Dear Reader,
Here’s to 30, flirty, and (lowkey) thriving.
My younger sister turns 30 this weekend.
Last year, on her 29th birthday hike, I told her to spend her final year of her 20s “doing it for the plot.”
That’s what my 20s had felt like—one big, unpredictable storyline. There were sudden twists, new settings, surprising characters. I lived in cities and small towns, befriended bartenders and made more than a few wrong turns—literally and metaphorically. I moved South to become a teacher without a teaching degree, got tattoos, went on good dates and terrible ones. I changed jobs, explored new careers, got into debt, and slowly, painfully, dug my way out. I faced trauma and started healing.

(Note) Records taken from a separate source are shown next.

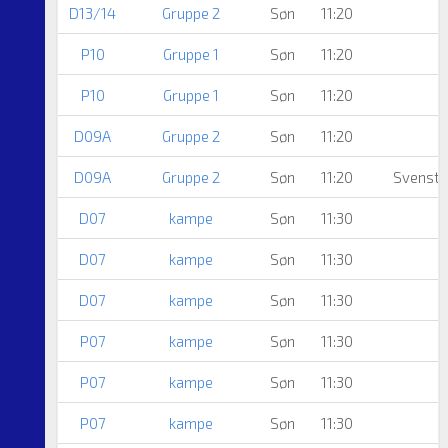
D13/14
Gruppe 2
Søn
11:20
P10
Gruppe 1
Søn
11:20
B
P10
Gruppe 1
Søn
11:20
D09A
Gruppe 2
Søn
11:20
D09A
Gruppe 2
Søn
11:20
Svenstr
D07
kampe
Søn
11:30
D07
kampe
Søn
11:30
D07
kampe
Søn
11:30
P07
kampe
Søn
11:30
P07
kampe
Søn
11:30
P07
kampe
Søn
11:30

The plot of my 20s wouldn’t make for a great book—not because it wasn’t interesting, but because it lacked structure. The character development was messy. The pacing was chaotic. It wouldn’t pass a beta read. But it was real. And the memories? Absolutely priceless.
My sister’s story has been steadier. She’s the logical one. The cautious to my chaotic. So when I encouraged her to “do it for the plot,” it was less about chasing chaos and more about giving herself permission to live, not just plan.

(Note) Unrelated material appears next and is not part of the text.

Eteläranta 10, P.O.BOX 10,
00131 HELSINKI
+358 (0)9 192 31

Now, as she steps into her 30s, I find myself thinking about how I entered mine.
When I turned 30, I was ready. I had spent the final stretch of my 20s crawling out of burnout and financial instability. I’d paid off my debt, re-grounded myself, and was starting to feel solid again. Friends and Instagram posts promised me that the 30s would be better—that I’d feel more confident, more rooted, more myself.
And they were right.
Turning 30 felt like stepping into a new chapter with clearer direction and better lighting. My finances were in order, my personal life was steady, and my career had momentum. I even wrote about it when a friend turned 30—how we strut into this new decade with strength.
But now, at 31 and change, I’ve realized something I didn’t expect: growth doesn’t stop being hard.

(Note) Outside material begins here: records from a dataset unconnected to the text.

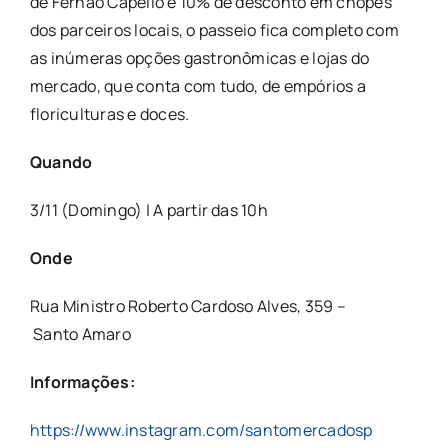
de Fernão Capello e 10% de desconto em chopes
dos parceiros locais, o passeio fica completo com
as inúmeras opções gastronômicas e lojas do
mercado, que conta com tudo, de empórios a
floriculturas e doces.
Quando
3/11 (Domingo) | A partir das 10h
Onde
Rua Ministro Roberto Cardoso Alves, 359 –
Santo Amaro
Informações:
https://www.instagram.com/santomercadosp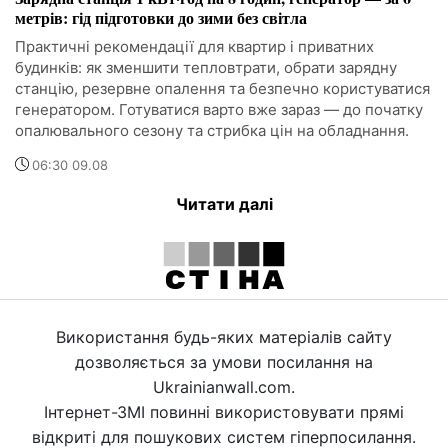
метрів: гід підготовки до зими без світла
Практичні рекомендації для квартир і приватних
будинків: як зменшити тепловтрати, обрати зарядну
станцію, резервне опалення та безпечно користуватися
генератором. Готуватися варто вже зараз — до початку
опалювального сезону та стрибка цін на обладнання.
06:30 09.08
Читати далі
Використання будь-яких матеріалів сайту
дозволяється за умови посилання на
Ukrainianwall.com.
Інтернет-ЗМІ повинні використовувати прямі
відкриті для пошукових систем гіперпосилання.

Your 30s don’t magically make you “fully baked.” You’re not done learning or stumbling just because you crossed a milestone. In fact, sometimes the growth in this decade feels even more tender—because now, we feel like we should have it together. Like being grounded means never wavering. Like progress should feel polished.
But here’s the truth I’m holding onto:
You can be thriving and still feel uncertain.
You can be doing well and still be learning.
You can be standing on solid ground and still be figuring out your next steps.
So this weekend, as my sister steps into her 30s, I’m not wishing her perfection. I’m not wishing her a neatly tied plot.
I’m wishing her what I’m learning to wish for myself:
To embrace the quiet, meaningful mess of lowkey thriving.
It’s not a humblebrag. It’s not a highlight reel.
Lowkey thriving is trying something new and sucking at it until you don’t.
It’s leaving something that no longer fits—even if it’s still comfortable.
It’s staying when it’s hard but worth it.
It’s resting without guilt.
It’s the in-between.
Between where you were and where you’re headed.
And it’s enough.
So here’s to another decade of the plot unfolding—messy, meaningful, and ours.
As always, thank you for having coffee with me.